As it turned out, nothing I could do would make medium rails track the small drones once they closed range, but my own drones took care of them as expected. Being able to reach out and shoot larger targets seemed to work okay. And I could pop the structure right away.
I ran some tier 1 and 2 versions just to get a feel for it. It sure looks pretty.
My tour ended when I had another insta-pop event. This time I didn’t even see things change, I was flying one moment and dead the next. The logs don’t show anything, just my drones popping away at the small stuff… and it was all small stuff. Maybe I hit a mine. I don’t think the timer ran down… but there is no visible timer, so I am not sure.
Anyway, that was enough for me to get at least some flavor of what is in store. I might try it again as we get closer to the Into the Abyss expansion release and things have settled down some.

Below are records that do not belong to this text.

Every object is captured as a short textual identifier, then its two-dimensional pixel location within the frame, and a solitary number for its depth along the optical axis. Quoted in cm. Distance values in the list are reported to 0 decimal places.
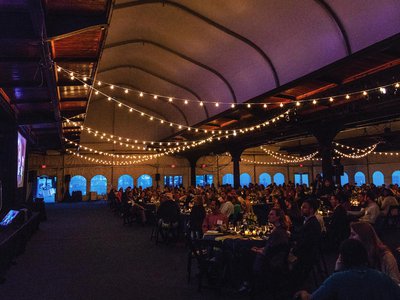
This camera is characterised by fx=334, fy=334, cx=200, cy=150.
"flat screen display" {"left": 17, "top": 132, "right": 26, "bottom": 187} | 941
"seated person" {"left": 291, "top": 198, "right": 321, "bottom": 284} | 409
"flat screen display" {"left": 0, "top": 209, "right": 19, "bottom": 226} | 695
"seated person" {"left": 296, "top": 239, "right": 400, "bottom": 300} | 196
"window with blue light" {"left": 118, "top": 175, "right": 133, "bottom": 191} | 2545
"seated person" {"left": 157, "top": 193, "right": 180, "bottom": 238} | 826
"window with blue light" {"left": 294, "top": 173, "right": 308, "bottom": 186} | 2963
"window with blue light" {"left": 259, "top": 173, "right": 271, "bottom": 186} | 2922
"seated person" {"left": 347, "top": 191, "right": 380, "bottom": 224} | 716
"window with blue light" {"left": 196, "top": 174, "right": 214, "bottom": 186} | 2781
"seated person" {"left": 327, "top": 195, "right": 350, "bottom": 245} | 659
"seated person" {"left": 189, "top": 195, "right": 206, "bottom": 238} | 691
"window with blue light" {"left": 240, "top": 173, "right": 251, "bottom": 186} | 2850
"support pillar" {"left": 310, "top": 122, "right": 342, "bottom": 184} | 1147
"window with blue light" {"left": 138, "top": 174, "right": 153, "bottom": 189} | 2608
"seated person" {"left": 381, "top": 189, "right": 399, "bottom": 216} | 978
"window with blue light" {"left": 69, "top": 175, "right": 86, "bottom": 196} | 2466
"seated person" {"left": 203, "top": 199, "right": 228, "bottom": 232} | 646
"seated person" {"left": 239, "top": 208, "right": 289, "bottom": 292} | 412
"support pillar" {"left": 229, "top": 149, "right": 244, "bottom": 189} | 1825
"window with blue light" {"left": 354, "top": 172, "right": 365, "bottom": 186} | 2466
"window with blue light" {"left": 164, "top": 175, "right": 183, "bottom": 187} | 2645
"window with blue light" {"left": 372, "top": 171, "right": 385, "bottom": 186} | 2351
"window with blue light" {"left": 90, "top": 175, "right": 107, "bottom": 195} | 2505
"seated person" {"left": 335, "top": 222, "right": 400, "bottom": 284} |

But as I tinkered around with all of this my brain kept making the link with the Lost Dungeons of Norrath expansion for EverQuest. Here we have players being given instanced content, able to choose the style and challenge up front while the actual layout comes from a set group of possibilities, and offering up items that augment current equipment as a possible reward.
Nothing new in the world I guess.
Unfortunately my impression so far is that abyssal deadspace has all the drawbacks of of PvE in EVE Online; It is fun and interesting the first couple of times, but it becomes tiresome on repetition. And there is the insta-death timer thing. I don’t know enough to know if that is avoidable or if we’re going to get a visible timer, but it will rile people up when it happens on the live server. People do not like to get their shit blown up.
In the end some people will optimize and do abyssal deadspace for the rewards, and then complain about having to grind and the lack of predictability in getting what they wanted.
And that leaves aside the whole RNG module upgrade element, which already has people annoyed, as well as the strange new contract marketplace that will spring up where you’ll have to be very careful to inspect whatever you buy because every mutated module could be different.
That it doesn’t appeal to me doesn’t mean much in the larger scheme of things. Somebody will love it. There is a niche fan base out there for every feature. But will it be a draw for enough people to have been worth the effort? Will it change the game in a good way?